The notice requirement is not a ritual to be followed blindly. Procedural due process is not
based solely on a mechanical and literal application that renders any deviation inexorably fatal.
Instead, procedural rules are liberally construed to promote their objective and to assist in
obtaining a just, speedy and inexpensive determination of any action and proceeding
4. SANTOS vs LIWAG
Facts:
- Plaintiff Santos filed a complaint against Lorenzo Liwag with the CFI of Manila seeking
the annulment of certain documents as having been executed by means of
misrepresentations, machination, false pretenses, threats, and other fraudulent means
- Claiming that the allegations in the complaint are indefinite and uncertain, as well as
conflicting, the defendant filed a motion asking the TC that the plaintiff be oreder to
submit a more definite statement or bill of particulars on certain allegations in the
complaint in order that he could be well informed of the charges filed against him and for
him to prepare an intelligent pleading necessary and appropriate in the premises.
- TC granted the motion and ordered the plaintiff to submit a bill of particulars
- When the plaintiff failed to comply with the order, the court, upon motion of the defendant
dismissed the complaint.
- Hence, the present appeal.

Issue:

Held:
The allowance of a motion for a more definite statement or bill of particulars rests within the
sound judicial discretion of the court and, as usual in matters of a discretionary nature, the ruling
of the trial court in that regard will not be reversed unless there has been a palpable abuse of
discretion or a clearly erroneous order. In the instant case, the complaint is without doubt
imperfectly drawn and suffers from vagueness and generalization to enable the defendant
properly to prepare a responsive pleading and to clarify issues and aid the court in an orderly and
expeditious disposition of the case.
The present action is one for the annulment of documents which have been allegedly
executed by reason of deceit, machination, false pretenses, misrepresentation, threats, and other
fraudulent means.
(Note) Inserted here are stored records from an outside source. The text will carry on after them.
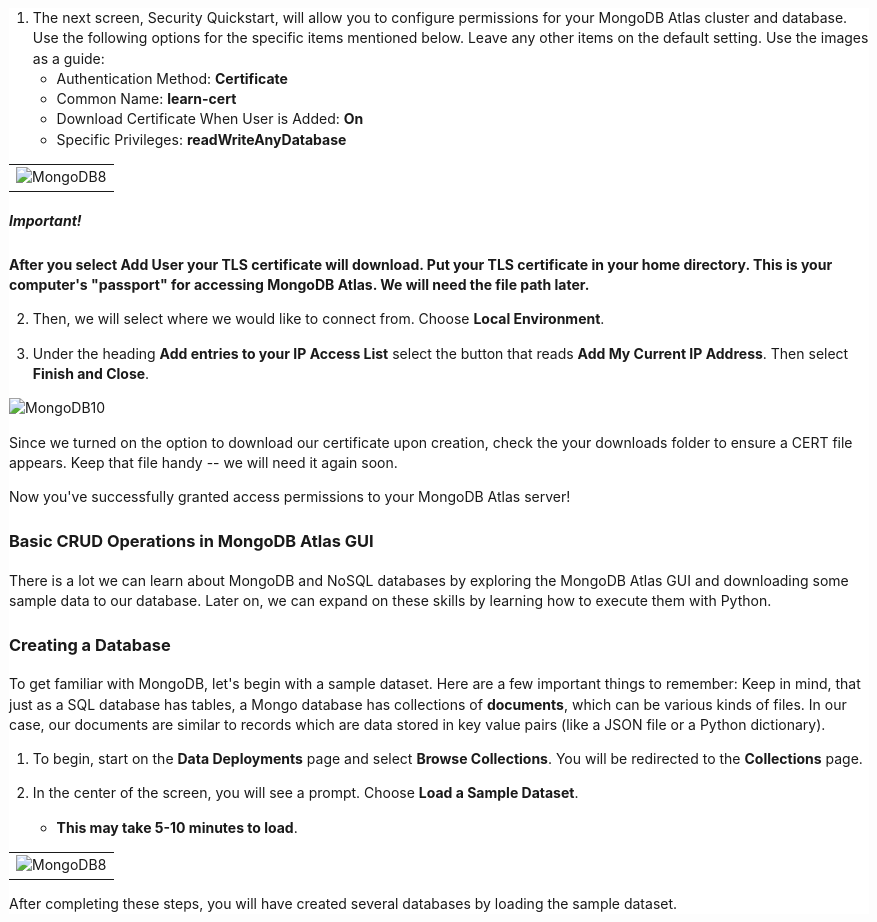 1. The next screen, Security Quickstart, will allow you to configure permissions for your MongoDB Atlas cluster and database. Use the following options for the specific items mentioned below. Leave any other items on the default setting. Use the images as a guide:
    * Authentication Method: __Certificate__
    * Common Name: __learn-cert__
    * Download Certificate When User is Added: __On__
    * Specific Privileges: __readWriteAnyDatabase__

<table><tr><td>
<img src="https://curriculum-content.s3.amazonaws.com/data-science/images/mongodb_lesson/mongodb8.png" alt="MongoDB8" height=350>
</td></tr></table>

##### Important!
**After you select __Add User__ your TLS certificate will download. Put your TLS certificate in your home directory. This is your computer's "passport" for accessing MongoDB Atlas. We will need the file path later.**
    
2. Then, we will select where we would like to connect from. Choose __Local Environment__. 

3. Under the heading __Add entries to your IP Access List__ select the button that reads __Add My Current IP Address__. Then select __Finish and Close__.
<img src="https://curriculum-content.s3.amazonaws.com/data-science/images/mongodb_lesson/mongodb10.png" alt="MongoDB10" height=350>

Since we turned on the option to download our certificate upon creation, check the your downloads folder to ensure a CERT file appears. Keep that file handy -- we will need it again soon.

Now you've successfully granted access permissions to your MongoDB Atlas server!

### Basic CRUD Operations in MongoDB Atlas GUI
There is a lot we can learn about MongoDB and NoSQL databases by exploring the MongoDB Atlas GUI and downloading some sample data to our database. Later on, we can expand on these skills by learning how to execute them with Python. 

### Creating a Database
To get familiar with MongoDB, let's begin with a sample dataset. Here are a few important things to remember:
Keep in mind, that just as a SQL database has tables, a Mongo database has collections of __documents__, which can be various kinds of files. In our case, our documents are similar to records which are data stored in key value pairs (like a JSON file or a Python dictionary).

1. To begin, start on the __Data Deployments__ page and select __Browse Collections__. You will be redirected to the __Collections__ page. 

3. In the center of the screen, you will see a prompt. Choose __Load a Sample Dataset__. 
    * __This may take 5-10 minutes to load__.
    
<table><tr><td>
<img src="https://curriculum-content.s3.amazonaws.com/data-science/images/mongodb_lesson/mongodb13.png" alt="MongoDB8" height=350>
</td></tr></table>
    
After completing these steps, you will have created several databases by loading the sample dataset. 
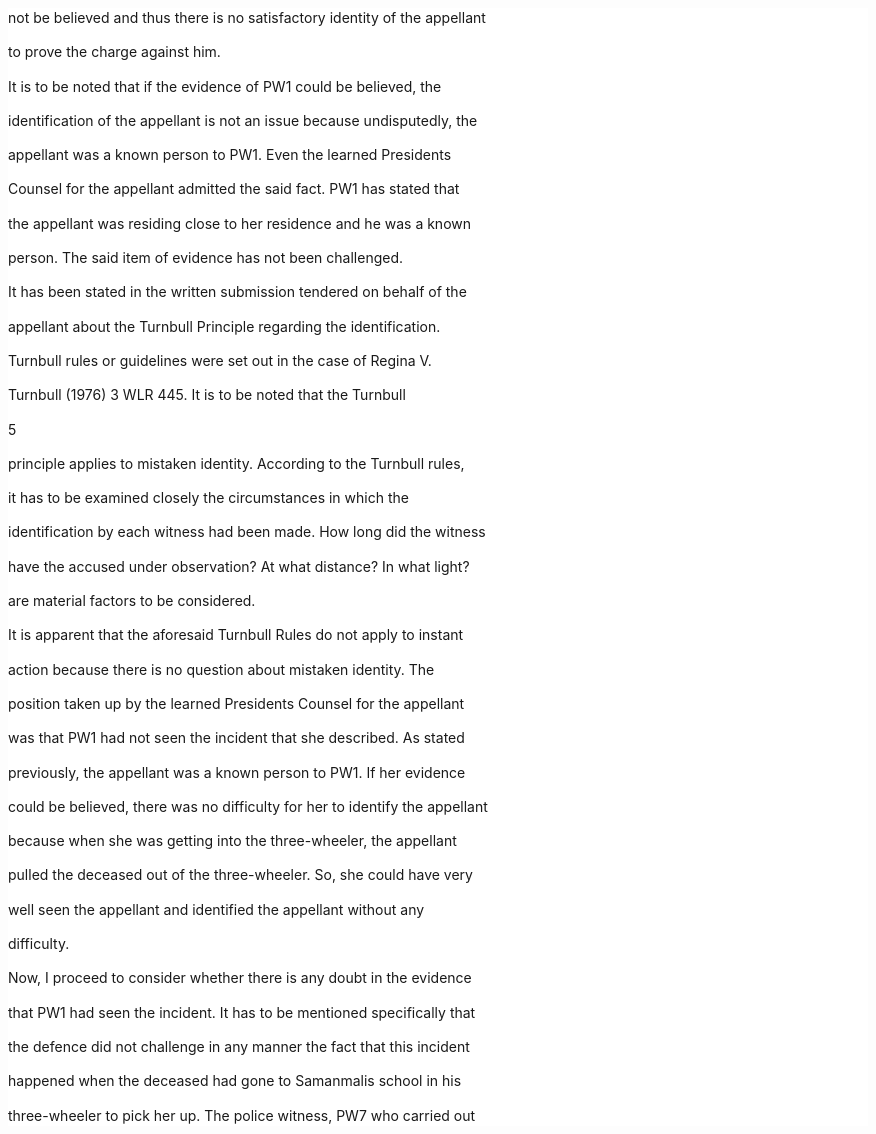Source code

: not be believed and thus there is no satisfactory identity of the appellant

to prove the charge against him.

It is to be noted that if the evidence of PW1 could be believed, the

identification of the appellant is not an issue because undisputedly, the

appellant was a known person to PW1. Even the learned Presidents

Counsel for the appellant admitted the said fact. PW1 has stated that

the appellant was residing close to her residence and he was a known

person. The said item of evidence has not been challenged.

It has been stated in the written submission tendered on behalf of the

appellant about the Turnbull Principle regarding the identification.

Turnbull rules or guidelines were set out in the case of Regina V.

Turnbull (1976) 3 WLR 445. It is to be noted that the Turnbull

5

principle applies to mistaken identity. According to the Turnbull rules,

it has to be examined closely the circumstances in which the

identification by each witness had been made. How long did the witness

have the accused under observation? At what distance? In what light?

are material factors to be considered.

It is apparent that the aforesaid Turnbull Rules do not apply to instant

action because there is no question about mistaken identity. The

position taken up by the learned Presidents Counsel for the appellant

was that PW1 had not seen the incident that she described. As stated

previously, the appellant was a known person to PW1. If her evidence

could be believed, there was no difficulty for her to identify the appellant

because when she was getting into the three-wheeler, the appellant

pulled the deceased out of the three-wheeler. So, she could have very

well seen the appellant and identified the appellant without any

difficulty.

Now, I proceed to consider whether there is any doubt in the evidence

that PW1 had seen the incident. It has to be mentioned specifically that

the defence did not challenge in any manner the fact that this incident

happened when the deceased had gone to Samanmalis school in his

three-wheeler to pick her up. The police witness, PW7 who carried out

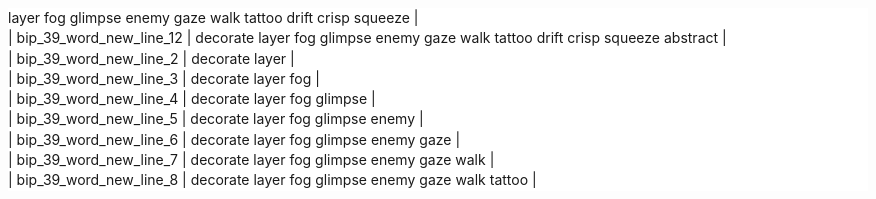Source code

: layer
fog
glimpse
enemy
gaze
walk
tattoo
drift
crisp
squeeze |  
| bip_39_word_new_line_12 | decorate
layer
fog
glimpse
enemy
gaze
walk
tattoo
drift
crisp
squeeze
abstract |  
| bip_39_word_new_line_2 | decorate
layer |  
| bip_39_word_new_line_3 | decorate
layer
fog |  
| bip_39_word_new_line_4 | decorate
layer
fog
glimpse |  
| bip_39_word_new_line_5 | decorate
layer
fog
glimpse
enemy |  
| bip_39_word_new_line_6 | decorate
layer
fog
glimpse
enemy
gaze |  
| bip_39_word_new_line_7 | decorate
layer
fog
glimpse
enemy
gaze
walk |  
| bip_39_word_new_line_8 | decorate
layer
fog
glimpse
enemy
gaze
walk
tattoo |  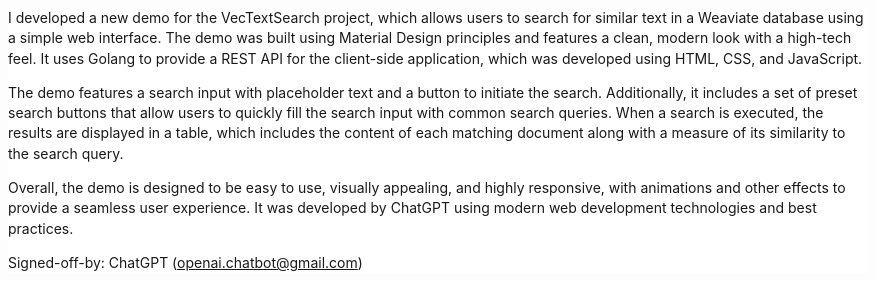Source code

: I developed a new demo for the VecTextSearch project, which allows users to search for similar text in a Weaviate database using a simple web interface. The demo was built using Material Design principles and features a clean, modern look with a high-tech feel. It uses Golang to provide a REST API for the client-side application, which was developed using HTML, CSS, and JavaScript.

The demo features a search input with placeholder text and a button to initiate the search. Additionally, it includes a set of preset search buttons that allow users to quickly fill the search input with common search queries. When a search is executed, the results are displayed in a table, which includes the content of each matching document along with a measure of its similarity to the search query.

Overall, the demo is designed to be easy to use, visually appealing, and highly responsive, with animations and other effects to provide a seamless user experience. It was developed by ChatGPT using modern web development technologies and best practices.

Signed-off-by: ChatGPT (openai.chatbot@gmail.com)


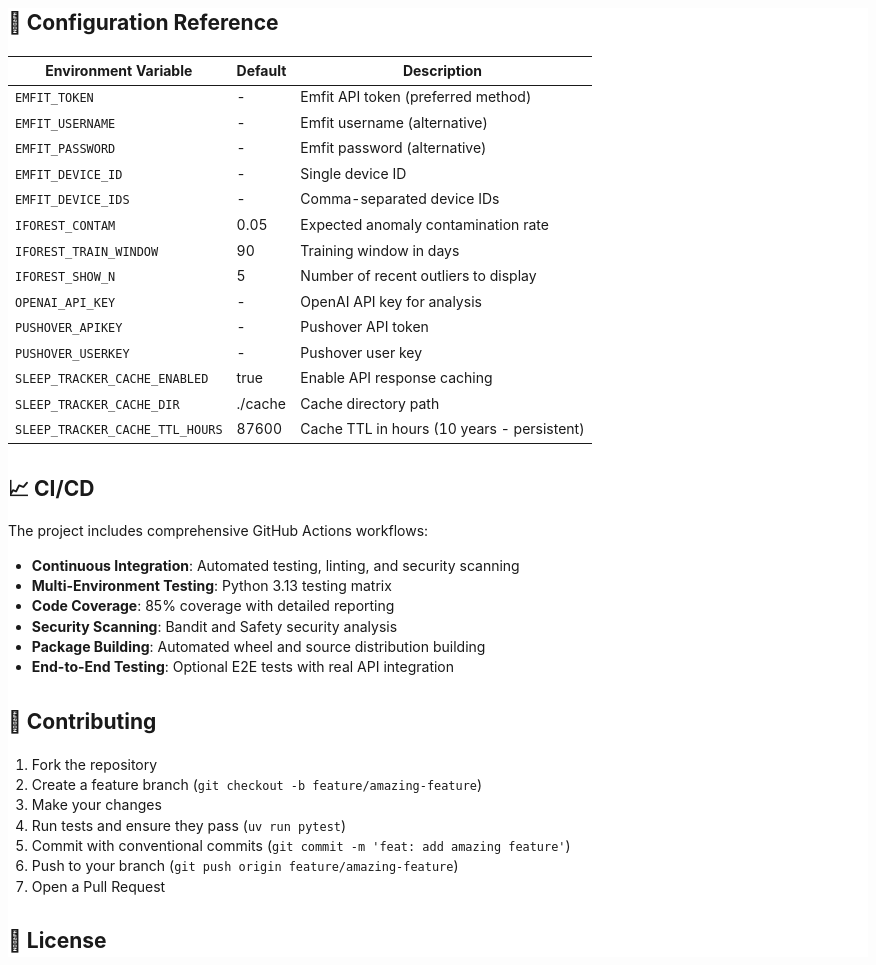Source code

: 
## 🔧 Configuration Reference

| Environment Variable | Default | Description |
|---------------------|---------|-------------|
| `EMFIT_TOKEN` | - | Emfit API token (preferred method) |
| `EMFIT_USERNAME` | - | Emfit username (alternative) |
| `EMFIT_PASSWORD` | - | Emfit password (alternative) |
| `EMFIT_DEVICE_ID` | - | Single device ID |
| `EMFIT_DEVICE_IDS` | - | Comma-separated device IDs |
| `IFOREST_CONTAM` | 0.05 | Expected anomaly contamination rate |
| `IFOREST_TRAIN_WINDOW` | 90 | Training window in days |
| `IFOREST_SHOW_N` | 5 | Number of recent outliers to display |
| `OPENAI_API_KEY` | - | OpenAI API key for analysis |
| `PUSHOVER_APIKEY` | - | Pushover API token |
| `PUSHOVER_USERKEY` | - | Pushover user key |
| `SLEEP_TRACKER_CACHE_ENABLED` | true | Enable API response caching |
| `SLEEP_TRACKER_CACHE_DIR` | ./cache | Cache directory path |
| `SLEEP_TRACKER_CACHE_TTL_HOURS` | 87600 | Cache TTL in hours (10 years - persistent) |

## 📈 CI/CD

The project includes comprehensive GitHub Actions workflows:

- **Continuous Integration**: Automated testing, linting, and security scanning
- **Multi-Environment Testing**: Python 3.13 testing matrix
- **Code Coverage**: 85% coverage with detailed reporting
- **Security Scanning**: Bandit and Safety security analysis
- **Package Building**: Automated wheel and source distribution building
- **End-to-End Testing**: Optional E2E tests with real API integration

## 🤝 Contributing

1. Fork the repository
2. Create a feature branch (`git checkout -b feature/amazing-feature`)
3. Make your changes
4. Run tests and ensure they pass (`uv run pytest`)
5. Commit with conventional commits (`git commit -m 'feat: add amazing feature'`)
6. Push to your branch (`git push origin feature/amazing-feature`)
7. Open a Pull Request

## 📄 License
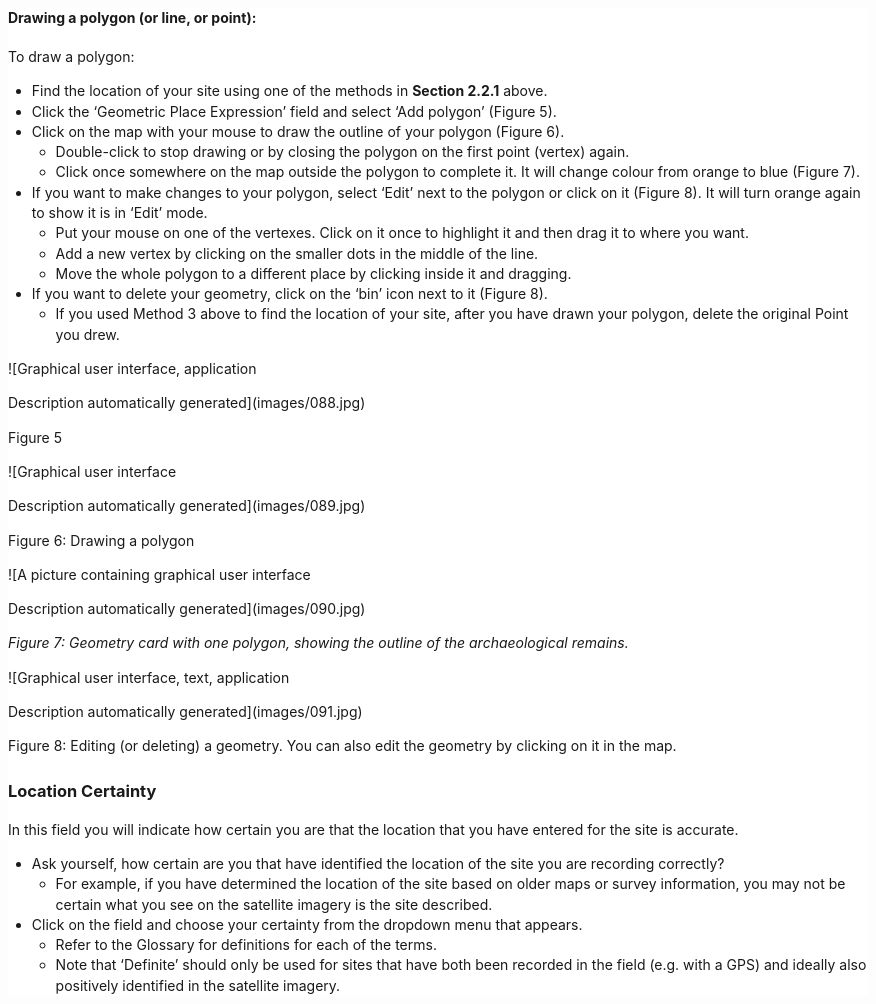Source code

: #### Drawing a polygon \(or line, or point\):

To draw a polygon:

- Find the location of your site using one of the methods in __Section 2\.2\.1__ above\.
- Click the ‘Geometric Place Expression’ field and select ‘Add polygon’ \(Figure 5\)\.
- Click on the map with your mouse to draw the outline of your polygon \(Figure 6\)\. 
	- Double\-click to stop drawing or by closing the polygon on the first point \(vertex\) again\. 
	- Click once somewhere on the map outside the polygon to complete it\. It will change colour from orange to blue \(Figure 7\)\.
- If you want to make changes to your polygon, select ‘Edit’ next to the polygon or click on it \(Figure 8\)\. It will turn orange again to show it is in ‘Edit’ mode\.
	- Put your mouse on one of the vertexes\. Click on it once to highlight it and then drag it to where you want\. 
	- Add a new vertex by clicking on the smaller dots in the middle of the line\. 
	- Move the whole polygon to a different place by clicking inside it and dragging\.
- If you want to delete your geometry, click on the ‘bin’ icon next to it \(Figure 8\)\.
	- If you used Method 3 above to find the location of your site, after you have drawn your polygon, delete the original Point you drew\.

![Graphical user interface, application

Description automatically generated](images/088.jpg)

Figure 5

![Graphical user interface

Description automatically generated](images/089.jpg)

Figure 6: Drawing a polygon

![A picture containing graphical user interface

Description automatically generated](images/090.jpg)

*Figure 7: Geometry card with one polygon, showing the outline of the archaeological remains\.*

![Graphical user interface, text, application

Description automatically generated](images/091.jpg)

Figure 8: Editing \(or deleting\) a geometry\. You can also edit the geometry by clicking on it in the map\.

### Location Certainty

In this field you will indicate how certain you are that the location that you have entered for the site is accurate\. 

- Ask yourself, how certain are you that have identified the location of the site you are recording correctly?
	- For example, if you have determined the location of the site based on older maps or survey information, you may not be certain what you see on the satellite imagery is the site described\. 
- Click on the field and choose your certainty from the dropdown menu that appears\.
	- Refer to the Glossary for definitions for each of the terms\.
	- Note that ‘Definite’ should only be used for sites that have both been recorded in the field \(e\.g\. with a GPS\) and ideally also positively identified in the satellite imagery\.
Deceit, machination, false pretenses, misrepresentation, and threats, however,
are largely conclusions of law and mere allegations thereof without a statement of the facts to
which such terms have reference are not sufficient. The allegations must state the facts and
circumstances from which the fraud, deceit, machination, false pretenses, misrepresentation, and
threats may be inferred as a conclusion. In his complaint, the appellant merely averred that all the
documents sought to be annulled were all executed through the use of deceits, machination, false
pretenses, misrepresentations, threats, and other fraudulent means without the particular facts on
which the alleged fraud, deceit, machination, or misrepresentations are predicated. It was proper
for the trial court to grant the defendant’s motion for a bill of particulars, and when the plaintiff
failed to comply with the order, the trial court correctly dismissed the complaint.